Les différentes copies de Nosferatu... et son accompagnement musical
Attention aux différentes copies de Nosferatu circulant sur le marché ! Plusieurs d'entre elles ne
rendent pas justice au travail de Murnau. D'abord le cinéaste n'avait pas conçu ce film simplement en noir et blanc : des copies originales retrouvées intactes ont permis de certifier que
Murnau avait magnifiquement travaillé sa symphonie horrifique selon les axes nocturne et diurne.
Les scènes de nuit avaient une teinte bleutée ; les scènes de jour, une teinte jaunâtre. Nul besoin
de dire que cela ajoute énormément de cachet et d'atmosphère au film... On pourra visionner des
copies conformes aux teintes originales du film dans la version DVD du film récemment mise en
circulation. Attention aussi aux intertitres du film: les copies américaines utilisent les noms des
personnages du roman de Bram Stoker : Dracula, Jonathan, Nina (Mina en fait). Faut-il rappeler
que jamais le Nosferatu original de Murnau n'a employé ou évoqué le terme de Dracula et que
cette utilisation des noms originaux va à l'encontre du travail de Murnau, rendu nécessaire par
l'impossibilité d'obtenir l'autorisation d'utiliser le Dracula de Stoker.

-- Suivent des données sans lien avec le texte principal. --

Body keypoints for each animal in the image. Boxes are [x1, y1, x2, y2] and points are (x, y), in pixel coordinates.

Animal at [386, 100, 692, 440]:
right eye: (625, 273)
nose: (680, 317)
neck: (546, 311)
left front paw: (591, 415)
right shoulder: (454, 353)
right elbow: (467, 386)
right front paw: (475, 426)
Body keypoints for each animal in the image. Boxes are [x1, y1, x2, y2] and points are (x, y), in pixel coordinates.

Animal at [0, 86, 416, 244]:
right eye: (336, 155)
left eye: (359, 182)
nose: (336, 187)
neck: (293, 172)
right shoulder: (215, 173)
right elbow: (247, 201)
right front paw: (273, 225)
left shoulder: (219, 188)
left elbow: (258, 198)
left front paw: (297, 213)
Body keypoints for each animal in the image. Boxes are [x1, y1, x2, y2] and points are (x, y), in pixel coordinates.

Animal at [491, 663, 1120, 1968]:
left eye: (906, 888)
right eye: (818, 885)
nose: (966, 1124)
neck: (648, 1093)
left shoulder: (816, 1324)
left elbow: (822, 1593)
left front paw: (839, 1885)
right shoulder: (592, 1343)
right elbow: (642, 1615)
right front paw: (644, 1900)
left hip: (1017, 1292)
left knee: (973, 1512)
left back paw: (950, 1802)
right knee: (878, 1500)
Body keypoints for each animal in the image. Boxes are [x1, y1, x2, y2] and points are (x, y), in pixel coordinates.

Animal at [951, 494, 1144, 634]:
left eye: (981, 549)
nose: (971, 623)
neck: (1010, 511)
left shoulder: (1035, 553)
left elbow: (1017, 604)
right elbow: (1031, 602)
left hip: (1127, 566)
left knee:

L'autre aspect fondamental concerne l'accompagnement musical du film. Plusieurs versions circulent et là aussi, il faut faire attention si l'on veut rendre justice au film. Les fanas de gothique et
de rock voudront peut-être s'offrir la version accompagnée par le groupe gothico-métal Type O
Negative (... et oui !) pour avoir un rendu plus... incisif ? Certaines copies ont pour accompagnement un jazz moderne tendance free qui, à mon humble avis, jure plutôt rudement avec l'ambiance expressionniste et glauque du film. Entre toutes, peut-être accorder privilège à la version
musicale moderne du groupe Art Zoyd conçue expressément pour accompagner le film en prestation live. Musique atmosphérique sombre avec prééminence de claviers.